I based this suggestion on my delightful experience with Ubuntu Linux — the most popular of many Linux variants. (It has so many because it’s open-source freeware. Anyone can customize it, and many talented tinkerers do.)

Linux, however, comes in many flavors other than Ubuntu. Plus, Ubuntu alone has given rise to Lubuntu, Kubuntu, Xubuntu, the Zorin OS, and probably others. Each version has its pros and cons.

LubuntuFor comparison, I recently test-drove Lubuntu. As a result, I’ve switched over all but one of my machines that already ran plain-vanilla Ubuntu. I did this because Lᴜʙᴜɴᴛᴜ ɪs ᴀ ʟᴏᴛ ғᴀsᴛᴇʀ!

Straight Ubuntu is a super-powerful operating system, with endless bells and whistles. Even though it works pretty well on older computers, it’s massive. It’s also optimized for the newest and most popular hardware.

The Skinny on Lubuntu

Enter Lubuntu: It’s a slimmed-down, streamlined version of Ubuntu made specifically for old, underpowered, even obsolete machines. The ones with tiny hard disks, very little RAM memory, and slow processors.

Lubuntu dispenses with resource-hogging features you probably never use. Heavyweight add-ons are replaced by zippy, small ones that do most of the same things. (For example, the beefy LibreOffice suite is replaced by tiny AbiWord and the Gnumeric spreadsheet.) Gone is the fancy Ubuntu desktop. In its place is the fast-and-light LXDE desktop — which happens to look and feel more like Windows!

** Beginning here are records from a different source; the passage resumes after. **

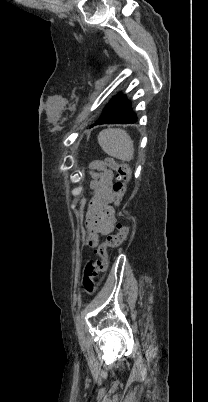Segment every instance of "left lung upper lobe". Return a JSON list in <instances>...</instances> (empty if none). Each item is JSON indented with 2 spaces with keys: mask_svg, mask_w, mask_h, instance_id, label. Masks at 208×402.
<instances>
[{
  "mask_svg": "<svg viewBox=\"0 0 208 402\" xmlns=\"http://www.w3.org/2000/svg\"><path fill=\"white\" fill-rule=\"evenodd\" d=\"M125 97V95H121V96H116L113 98V100L107 105L102 117L104 115H106L115 105H117L123 98ZM101 117V118H102Z\"/></svg>",
  "mask_w": 208,
  "mask_h": 402,
  "instance_id": "obj_1",
  "label": "left lung upper lobe"
}]
</instances>
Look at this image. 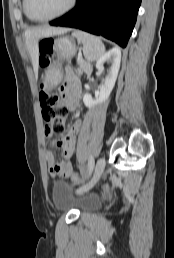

What can Lubuntu do for you? Here’s an example:

My “New” (Old) Portable Workhorse

My ʟᴇᴀsᴛ impressive computer is a 2004 IBM ThinkPad X40. RAM, half a megabyte. Hard drive, 40 gigabytes. Processor, Pentium-M. All in all, a toy by today’s standards. Six or seven years ago this machine became unusable. It had been left behind by too many bloated and buggy Windows “updates”. I tried all the prescribed antivirus and malware sweeps, registry cleanings, disk defragmenting and decluttering. Nothing helped.

Until Ubuntu. After I installed Ubuntu Linux, my ThinkPad worked again — adequately. That was fine by me: Adequate was thrilling for something on which I’d given up.

Yesterday, however, I swapped out Ubuntu for Lubuntu. Now my “obsolete” ThinkPad sings and dances! It’s not just adequate, but snappy. This machine now is working better than it did when new.

It’s not quite as fast, or quite as muscular, as my thoroughly modern Windows 8.1 machine with maybe a hundred times the hardware. It is, however, infinitely more portable, weighing just 2.7 pounds.

There was a time when I loved this little machine. Now I love it again, even more. Thank you, Lubuntu!